Quant à la ville… Elle s’ouvre
dans les anomalies de notre monde, derrière une porte au fond d’un couloir, en
suivant les rails d’un tramway, au fond d’une écluse, dans un train abandonné
sur les voies et à l’intérieur des statues qui ornent les places de Prague. Son
dieu est un jeune homme attaqué par un tigre, mais sa mythologie s’appuie sur
de nombreux combats contre des animaux. En l’occurrence, le motif de la lutte
contre le requin revient à de nombreuses reprises, y compris de façon amusante.
L’autre ville fait peur, à la fois dans sa façon d’être présente juste sous nos
pas et dans l’épaisseur de nos murs et dans ses pratiques barbares.
J’ai ressenti diverses
impressions au cours de ma lecture. Bien sûr, la création de cet univers
parallèle est réussie. Toutefois je trouve que la quête du narrateur manque de
motivation et d’une direction claire. On a la sensation que les nuits aux
aventures incompréhensibles se succèdent sans suite et cela manque d’accroche.
Mais il faut reconnaître que ce procédé rend les choses d’autant plus
mystérieuses, en laissant supposer que l’autre ville coexiste avec Prague en
permanence.
Et la langue est très… Il faut
s’accrocher un peu. Lorsque les récits concernent l’autre ville, il semble que
les morceaux de phrase s’emboîtent les uns aux autres, sans jamais s’arrêter.

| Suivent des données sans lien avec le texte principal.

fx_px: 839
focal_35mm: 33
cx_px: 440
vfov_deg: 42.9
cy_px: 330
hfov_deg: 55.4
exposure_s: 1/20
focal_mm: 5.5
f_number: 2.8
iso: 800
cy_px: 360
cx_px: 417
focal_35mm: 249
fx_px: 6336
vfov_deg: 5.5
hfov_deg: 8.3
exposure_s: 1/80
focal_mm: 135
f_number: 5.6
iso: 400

C’est qu’il s’agit de mimer l’agencement des lieux qui s’ouvrent les uns dans
les autres. Le narrateur ne parviendra jamais au centre de la ville, chaque
centre étant une nouvelle périphérie. Il faut d’ailleurs reconnaître que
certains passages théoriques sont un peu lourds.
Personne n’est étranger, tout le monde finit par rentrer chez soi, même les huîtres qui forment de longues files indiennes pour entrer dans les villes, et dont les troupeaux silencieux traversent nos chambres à coucher en cliquetant. Comme je suis content, chaque fois que j’entends leurs doux petits glissements dans le noir !

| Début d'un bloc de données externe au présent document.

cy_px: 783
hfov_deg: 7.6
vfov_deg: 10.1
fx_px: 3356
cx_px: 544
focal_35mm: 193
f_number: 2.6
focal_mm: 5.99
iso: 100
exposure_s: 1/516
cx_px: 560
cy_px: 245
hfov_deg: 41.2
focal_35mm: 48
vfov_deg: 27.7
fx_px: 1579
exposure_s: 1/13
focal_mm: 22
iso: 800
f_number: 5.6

Le narrateur n’exprime ni joie ni
exaltation face à sa découverte. Il semble plutôt à la fois curieux et triste
et même en proie à une véritable obsession, incapable d’oublier ce qu’il a vu.
Le motif très impressionnant de la
bibliothèque qui se transforme peu à peu en jungle.

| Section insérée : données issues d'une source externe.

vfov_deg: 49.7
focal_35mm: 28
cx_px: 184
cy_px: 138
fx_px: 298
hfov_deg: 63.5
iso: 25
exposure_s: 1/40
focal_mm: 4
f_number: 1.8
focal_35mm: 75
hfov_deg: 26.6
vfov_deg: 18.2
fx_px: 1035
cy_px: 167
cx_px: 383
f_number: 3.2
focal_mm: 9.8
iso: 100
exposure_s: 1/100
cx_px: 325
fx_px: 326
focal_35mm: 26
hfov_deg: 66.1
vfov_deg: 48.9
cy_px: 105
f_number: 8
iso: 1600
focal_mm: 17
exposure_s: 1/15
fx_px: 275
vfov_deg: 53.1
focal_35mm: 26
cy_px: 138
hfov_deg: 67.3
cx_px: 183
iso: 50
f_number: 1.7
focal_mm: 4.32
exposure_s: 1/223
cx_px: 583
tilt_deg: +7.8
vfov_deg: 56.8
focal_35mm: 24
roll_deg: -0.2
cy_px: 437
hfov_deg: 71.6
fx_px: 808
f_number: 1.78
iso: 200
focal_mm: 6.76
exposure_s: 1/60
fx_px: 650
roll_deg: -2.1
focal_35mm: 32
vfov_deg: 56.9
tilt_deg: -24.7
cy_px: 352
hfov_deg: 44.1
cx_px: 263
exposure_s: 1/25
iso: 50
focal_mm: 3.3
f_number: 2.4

Une lecture déconcertante.
Prague est décidément une ville
bien romanesque, puisqu’elle est également habitée par le Golem.
Vous verrez que, touchés par ce
souffle, les contours de nos édifices se désagrègent en temples barbares qui
rayonnent d’une splendeur immonde et reluisent d’un or vil et oublié. Ce venin
ronge jusqu’aux mots dont nous usons et les transforme en antiques sons de
forêt vierge chargés d’angoisse, en musique solitaire de statues. La vie se
résume alors à un rôle incompréhensible dans la représentation sans fin d’un
mythe obscène qui raconte l’agonie d’un jeune dieu dans la jungle.
L’avis d’Imaginelf.
je retiens le nom de cet auteur, mais c'est un genre difficile, n'est pas kafka qui veut et situer l'intrigue à Prague c'était prendre un gros risque de se voir comparé
RépondreSupprimerJe ne vois pas trop le rapport avec Kafka. Ajvaz situe l'intrigue de son roman à Prague parce qu'il est tchèque. Et puis s'il faut absolument aller pêcher une comparaison, je pencherais plus vers Le Golem de Meyrink. Un autre roman de cet auteur a été traduit récemment, il m'intrigue, je le lirai sans doute.